Is an AC Induction Motor compatible with Z-Wave Fan Controls?


I am looking to automate several ceiling fans in a newly constructed home. I know that fan motors that are DC are incompatible with the Z-Wave controls. One set of fans that we are looking at describe their motors as "AC Induction". The fans have the capability to reverse their direction from their remotes, which is a desired feature for these fans, since the fans will be installed in a 19' ceiling with a downrod of at least 6 ft.

If the fan has a remote my guess is it's not going to work directly with a fan switch. I just recently went through this. The Fan in our bedroom went out and I just told my wife to order what she wanted. The one she ordered came with a remote and as such the the module in the fan handles the fan speed and dimming in the light.

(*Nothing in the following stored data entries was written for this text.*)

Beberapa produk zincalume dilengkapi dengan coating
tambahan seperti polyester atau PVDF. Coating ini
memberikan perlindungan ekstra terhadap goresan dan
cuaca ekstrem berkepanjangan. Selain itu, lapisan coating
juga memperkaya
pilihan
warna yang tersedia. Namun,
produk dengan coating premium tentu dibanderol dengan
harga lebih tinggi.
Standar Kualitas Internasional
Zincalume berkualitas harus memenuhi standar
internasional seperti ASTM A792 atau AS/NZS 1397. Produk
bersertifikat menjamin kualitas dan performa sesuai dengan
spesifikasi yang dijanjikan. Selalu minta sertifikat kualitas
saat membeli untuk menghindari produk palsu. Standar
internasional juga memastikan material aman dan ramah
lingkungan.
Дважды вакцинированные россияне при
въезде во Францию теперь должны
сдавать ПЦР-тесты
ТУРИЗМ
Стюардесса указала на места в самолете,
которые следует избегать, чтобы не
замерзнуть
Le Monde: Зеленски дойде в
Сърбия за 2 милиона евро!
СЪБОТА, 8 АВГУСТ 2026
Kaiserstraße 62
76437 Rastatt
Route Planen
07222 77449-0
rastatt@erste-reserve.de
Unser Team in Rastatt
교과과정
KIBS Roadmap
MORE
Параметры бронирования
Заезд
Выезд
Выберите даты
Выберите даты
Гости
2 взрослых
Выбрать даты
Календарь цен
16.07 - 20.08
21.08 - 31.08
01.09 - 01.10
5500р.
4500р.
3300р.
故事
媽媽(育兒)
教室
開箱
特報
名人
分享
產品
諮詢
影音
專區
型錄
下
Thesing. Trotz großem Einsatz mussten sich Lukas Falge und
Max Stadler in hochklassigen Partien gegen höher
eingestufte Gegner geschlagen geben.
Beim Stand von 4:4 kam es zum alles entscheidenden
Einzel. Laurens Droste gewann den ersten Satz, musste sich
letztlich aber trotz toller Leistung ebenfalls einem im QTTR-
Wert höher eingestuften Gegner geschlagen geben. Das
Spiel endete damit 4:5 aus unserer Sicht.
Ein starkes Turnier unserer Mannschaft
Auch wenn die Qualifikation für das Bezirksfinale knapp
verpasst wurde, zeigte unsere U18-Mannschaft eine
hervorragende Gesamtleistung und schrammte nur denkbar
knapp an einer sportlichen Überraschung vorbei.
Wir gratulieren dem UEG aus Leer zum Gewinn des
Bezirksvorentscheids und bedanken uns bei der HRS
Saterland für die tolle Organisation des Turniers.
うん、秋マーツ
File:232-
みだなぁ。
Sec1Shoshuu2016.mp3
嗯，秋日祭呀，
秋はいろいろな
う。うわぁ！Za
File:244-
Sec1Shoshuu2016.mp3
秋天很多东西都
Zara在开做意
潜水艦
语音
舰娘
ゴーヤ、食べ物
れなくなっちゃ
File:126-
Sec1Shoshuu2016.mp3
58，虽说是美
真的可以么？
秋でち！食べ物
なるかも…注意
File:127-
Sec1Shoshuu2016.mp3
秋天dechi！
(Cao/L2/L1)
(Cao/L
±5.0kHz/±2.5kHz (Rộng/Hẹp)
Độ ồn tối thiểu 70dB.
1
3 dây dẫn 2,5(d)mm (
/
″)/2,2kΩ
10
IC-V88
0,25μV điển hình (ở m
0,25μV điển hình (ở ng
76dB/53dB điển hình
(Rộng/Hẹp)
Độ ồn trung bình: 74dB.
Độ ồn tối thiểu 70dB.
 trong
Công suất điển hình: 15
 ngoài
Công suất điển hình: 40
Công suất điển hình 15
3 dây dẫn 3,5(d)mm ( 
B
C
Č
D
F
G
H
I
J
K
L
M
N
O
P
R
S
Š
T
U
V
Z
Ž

So you can't use a light dimmer or fan switch as it needs the full voltage at the fan. This is of coarse my experience so not knowing what you are actually buying this may not apply. There are some other threads about this. I believe some say you can replace the module in the fan.

In my case I went with a bond hub which has a HE integration so I can control the fan and light through it. I have the fan connected via Z-wave switches, but basically it just needs to be hardwired. IF I turn off the switch at the wall I have to have HE turn it back on and then issue the off command fan. One day I plan on hard wiring and putting Zen34 remotes in place of the switches.

What is the brand and model fan you are using?

Most ceiling fans use a low power, single phase AC induction motors. Sometimes these are called split-phase motors. However, some newer rans use DC motors. They tend to be more expensive.

If your fan already has a controller mounted in the canopy that is controlled by a remote, then it is unlikely to be compatible with a wall mounted Z-wave controller. Depending upon the brand, you might be able to replace the current controller in the canopy with another type of controller (many have used the Hampton Bay Zigbee controller). Or you might be able to integrate your current remote control into Hubitat. That is why I asked the make and model.

Thanks. We're in the process of shopping for 5 fans with light kits for a new construction house. The builder has wired each junction box with a separate switch for the fan and the motor. I may just save the $100 or more (dimmer + fan control) on the Z wave controls for each fan/light and put it into the remotes on the fans. Not really interested in having to setup a Zigbee mesh network at this time. Plus the wife really liked a fan with a DC motor so there's that. Hey, it's less electrical stuff I have to do. The Bond capability looks interesting.

Maintaining multiple networks is not that difficult. I have Zigbee HA devices, Hue Zigbee HL devices, Z-wave devices and Lutron Clear Connect devices. Of these, the Z-wave devices have been the most problematic.

If you can make it work in your budget I'd recommend Big A** Fans (Haiku). They're better built than just about anything out there and they're the most efficient. Of course there is a fair premium for them. But they do run sales from time to time. And, yes they're DC so require proprietary remote. But they can be controlled in Hubitat, no Bond required. I'd also check with a lighting designer. Skip the lights on the fan if you can get a good design without them.